Excerpted data:

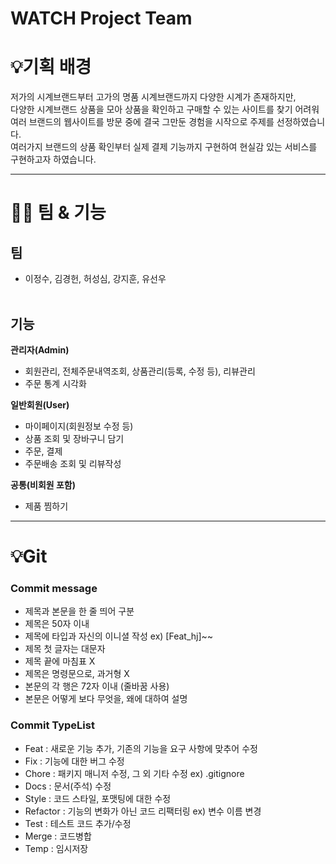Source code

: # WATCH Project Team


# 💡기획 배경
저가의 시계브랜드부터 고가의 명품 시계브랜드까지 다양한 시계가 존재하지만, 
<br>
다양한 시계브랜드 상품을 모아 상품을 확인하고 구매할 수 있는 사이트를 찾기 어려워 
<br>
여러 브랜드의 웹사이트를 방문 중에 결국 그만둔 경험을 시작으로 주제를 선정하였습니다.
<br>
여러가지 브랜드의 상품 확인부터 실제 결제 기능까지 구현하여 현실감 있는 서비스를 구현하고자 하였습니다.

---

# 🧑‍💻 팀 & 기능
## 팀
- 이정수, 김경헌, 허성심, 강지훈, 유선우
<br><br>
## 기능
**관리자(Admin)**

- 회원관리, 전체주문내역조회, 상품관리(등록, 수정 등), 리뷰관리
- 주문 통계 시각화
    
**일반회원(User)**
- 마이페이지(회원정보 수정 등)
- 상품 조회 및 장바구니 담기
- 주문, 결제
- 주문배송 조회 및 리뷰작성

**공통(비회원 포함)**
- 제품 찜하기

---

# 💡Git

### Commit message
- 제목과 본문을 한 줄 띄어 구분
- 제목은 50자 이내
- 제목에 타입과 자신의 이니셜 작성 ex) [Feat_hj]~~
- 제목 첫 글자는 대문자
- 제목 끝에 마침표 X
- 제목은 명령문으로, 과거형 X
- 본문의 각 행은 72자 이내 (줄바꿈 사용)
- 본문은 어떻게 보다 무엇을, 왜에 대하여 설명

### Commit TypeList
- Feat : 새로운 기능 추가, 기존의 기능을 요구 사항에 맞추어 수정
- Fix : 기능에 대한 버그 수정
- Chore : 패키지 매니저 수정, 그 외 기타 수정 ex) .gitignore
- Docs : 문서(주석) 수정
- Style : 코드 스타일, 포맷팅에 대한 수정
- Refactor : 기능의 변화가 아닌 코드 리팩터링 ex) 변수 이름 변경
- Test : 테스트 코드 추가/수정
- Merge : 코드병합
- Temp : 임시저장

Goal of the exercise: Please list every line of the records that contains "브랜드의".

Answer for this exercise:
여러 브랜드의 웹사이트를 방문 중에 결국 그만둔 경험을 시작으로 주제를 선정하였습니다.
여러가지 브랜드의 상품 확인부터 실제 결제 기능까지 구현하여 현실감 있는 서비스를 구현하고자 하였습니다.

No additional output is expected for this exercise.